Saturday, December 14, 2013

Are you the one who is to come?...Sermon for Advent 3A


Are you the one to come, or should we look for another?

Last week we heard about John the Baptist, stepping outside Society into the wilderness, to prepare the way of the Lord in the best prophetic tradition. This week we remain with John, but the Gospel presents us with a very different figure. He has opened his mouth in strident denunciation once too often, and now he’s in prison. The herald on the royal road has lost the initiative and is now confined in a gloomy dungeon. Not surprisingly, he is also a prey to doubts and fears, of the sort that tend to assail most of us when illness, unemployment or some other enforced inactivity allow us too much time alone. So…it’s not hard to empathise with John now, in a way that I couldn’t last week, when he was on top form, making us all feel thoroughly uncomfortable. 
Self-doubt looms large. 
He’s been so sure of his message, utterly convinced that God’s Messiah is imminent…and now, - what’s gone wrong? 
Has he completely misinterpreted everything? 
Did God really want him to be a prophet at all? 
Oh…poor John. His is the experience, I would guess, of everyone who has ever answered a call to ministry, or discipleship. 
He thought he knew where he was going but now something has come up to challenge his expectations and cast doubt on the whole thing. The truths that seemed so obvious in the full sunlight of Jordan’s bank shift and threaten to dissolve in the darkness of captivity. 
We’ve all been there.
“Are you the one to come, or must we look for another?”
But what has changed in the externals, to give rise to John’s questioning? From our perspective, Jesus seems to be doing all the right things…. teaching…healing….restoring life where it seemed impossible. John, though, had a different template for his Messiah, and it’s one we’ve heard described in our Old Testament reading. 
“Here is your God. He is coming with vengeance, with terrible recompense. 
He will come and save you”
Poor John. He doubtless felt that he could do with a bit of saving himself at this point….he’d preached so eloquently about the axe coming to the root of the tree and now the axe was perilously close to his own neck, yet his cousin didn’t seem to be doing much to help. Small wonder that he was anxious. His enemies were not being struck down with God’s vengeance…He had rebuked sinners in God’s name, but now God was not doing anything to rescue him from their hands.  It just didn’t make sense. He must have got it wrong.
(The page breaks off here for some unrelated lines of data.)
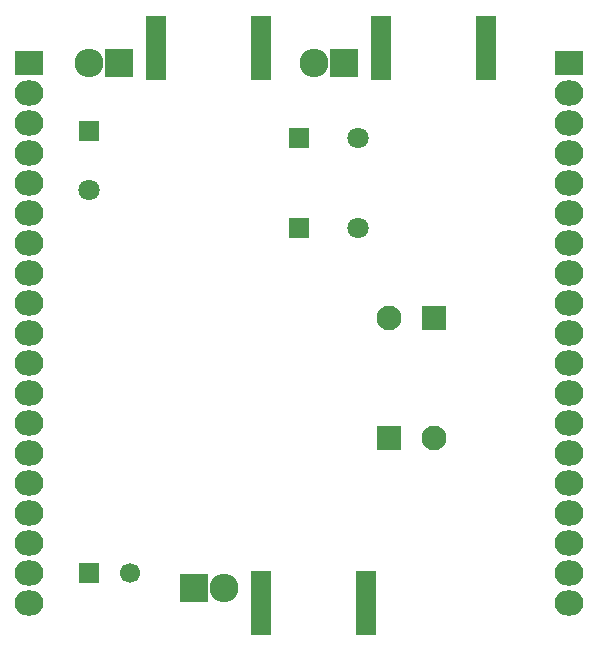
<source format=gbr>
G04 #@! TF.FileFunction,Soldermask,Bot*
%FSLAX46Y46*%
G04 Gerber Fmt 4.6, Leading zero omitted, Abs format (unit mm)*
G04 Created by KiCad (PCBNEW 4.0.4+e1-6308~48~ubuntu16.04.1-stable) date Wed Oct 12 15:54:31 2016*
%MOMM*%
%LPD*%
G01*
G04 APERTURE LIST*
%ADD10C,0.100000*%
%ADD11R,1.800000X1.800000*%
%ADD12C,1.800000*%
%ADD13C,2.099260*%
%ADD14R,2.099260X2.099260*%
%ADD15R,2.432000X2.127200*%
%ADD16O,2.432000X2.127200*%
%ADD17R,1.670000X5.480000*%
%ADD18C,1.700000*%
%ADD19R,1.700000X1.700000*%
%ADD20R,2.432000X2.432000*%
%ADD21O,2.432000X2.432000*%
G04 APERTURE END LIST*
D10*
D11*
X64770000Y-88265000D03*
D12*
X64770000Y-93265000D03*
D11*
X82550000Y-88900000D03*
D12*
X87550000Y-88900000D03*
D11*
X82550000Y-96520000D03*
D12*
X87550000Y-96520000D03*
D13*
X93982540Y-114300520D03*
D14*
X93982540Y-104140520D03*
D13*
X90167460Y-104139480D03*
D14*
X90167460Y-114299480D03*
D15*
X59690000Y-82550000D03*
D16*
X59690000Y-85090000D03*
X59690000Y-87630000D03*
X59690000Y-90170000D03*
X59690000Y-92710000D03*
X59690000Y-95250000D03*
X59690000Y-97790000D03*
X59690000Y-100330000D03*
X59690000Y-102870000D03*
X59690000Y-105410000D03*
X59690000Y-107950000D03*
X59690000Y-110490000D03*
X59690000Y-113030000D03*
X59690000Y-115570000D03*
X59690000Y-118110000D03*
X59690000Y-120650000D03*
X59690000Y-123190000D03*
X59690000Y-125730000D03*
X59690000Y-128270000D03*
D17*
X79375000Y-128270000D03*
X88265000Y-128270000D03*
X79375000Y-81280000D03*
X70485000Y-81280000D03*
X98425000Y-81280000D03*
X89535000Y-81280000D03*
D15*
X105410000Y-82550000D03*
D16*
X105410000Y-85090000D03*
X105410000Y-87630000D03*
X105410000Y-90170000D03*
X105410000Y-92710000D03*
X105410000Y-95250000D03*
X105410000Y-97790000D03*
X105410000Y-100330000D03*
X105410000Y-102870000D03*
X105410000Y-105410000D03*
X105410000Y-107950000D03*
X105410000Y-110490000D03*
X105410000Y-113030000D03*
X105410000Y-115570000D03*
X105410000Y-118110000D03*
X105410000Y-120650000D03*
X105410000Y-123190000D03*
X105410000Y-125730000D03*
X105410000Y-128270000D03*
D18*
X68270000Y-125730000D03*
D19*
X64770000Y-125730000D03*
D20*
X73660000Y-127000000D03*
D21*
X76200000Y-127000000D03*
D20*
X67310000Y-82550000D03*
D21*
X64770000Y-82550000D03*
D20*
X86360000Y-82550000D03*
D21*
X83820000Y-82550000D03*
M02*

</source>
In the same way, so many people find that they aren’t able to sustain a belief in God when God seems to ignore their needs, and their distress. They pray for a miracle, but a child dies. God seems indifferent or powerless, and they prefer to look for another, more malleable alternative, a Messiah to match their expectations.
They take offence, just as Jesus seems to expect them to, and move swiftly on, saying with Teresa of Avilla
“If this is how you treat your friends, Lord, then I’m not surprised you have so few”.
However, Jesus does not go into defensive mode, nor does he criticise John for voicing his uncertainties. Equally, he does not mobilise his disciples to rescue John from prison. Instead, he goes on without fuss or drama, simply delivering the Kingdom. He offers John the reassurance that his deeds fit in with one strand of the messianic prophecies, 
“Go and tell him what you hear and see”.
There is no theological debate about the nature of the Messiah, but a radical demonstration instead – phrased in the familiar words of Isaiah 
“the blind receive their sight, the lame walk, the lepers are cleansed, the deaf hear, the dead are raised and the poor have the good news preached to them”
I do hope this evidence convinced John, and allowed him to sign up with confidence for a new kind of Kingdom, in which cruelty is replaced with mercy, cynicism with confidence, fear with love.
He had chosen to go into the wilderness, to answer his calling as preacher and prophet...but it's the inner wilderness of anxious doubt and near despair that needs transformation – for John, and for us.

That desert experience of doubt is an almost universal one, but the God who brings sight to the blind and raises the dead brings restoration and refreshment even to our wilderness in his own good time. The river which “breaks forth” in the desert has run underground, unnoticed for a long time before it emerges into full view – and that's the way, too, with Kingdom signs, Kingdom action.
We won't always notice anything happening – nor will we feel that God is at work...and perhaps there will be no signs at all until, suddenly, new life bursts forth unlooked for. 
“The wilderness and the dry land shall be glad, the desert shall rejoice and blossom…and rejoice with joy and singing”

Advent is the time of great expectations – of travelling hopefully – looking always ahead to see the signs of God's Kingdom breaking in. Despite the darkness of school shootings and sudden bombs...of lengthening queues at the Food Bank and frightening statistics of child poverty...we will not be disappointed.
There is no need to look for another. 
Our deserts shall blossom, so  let us return with singing, and rejoice that we are the ransomed of the Lord – the Christ who is even now at work transforming the world that he loves so much.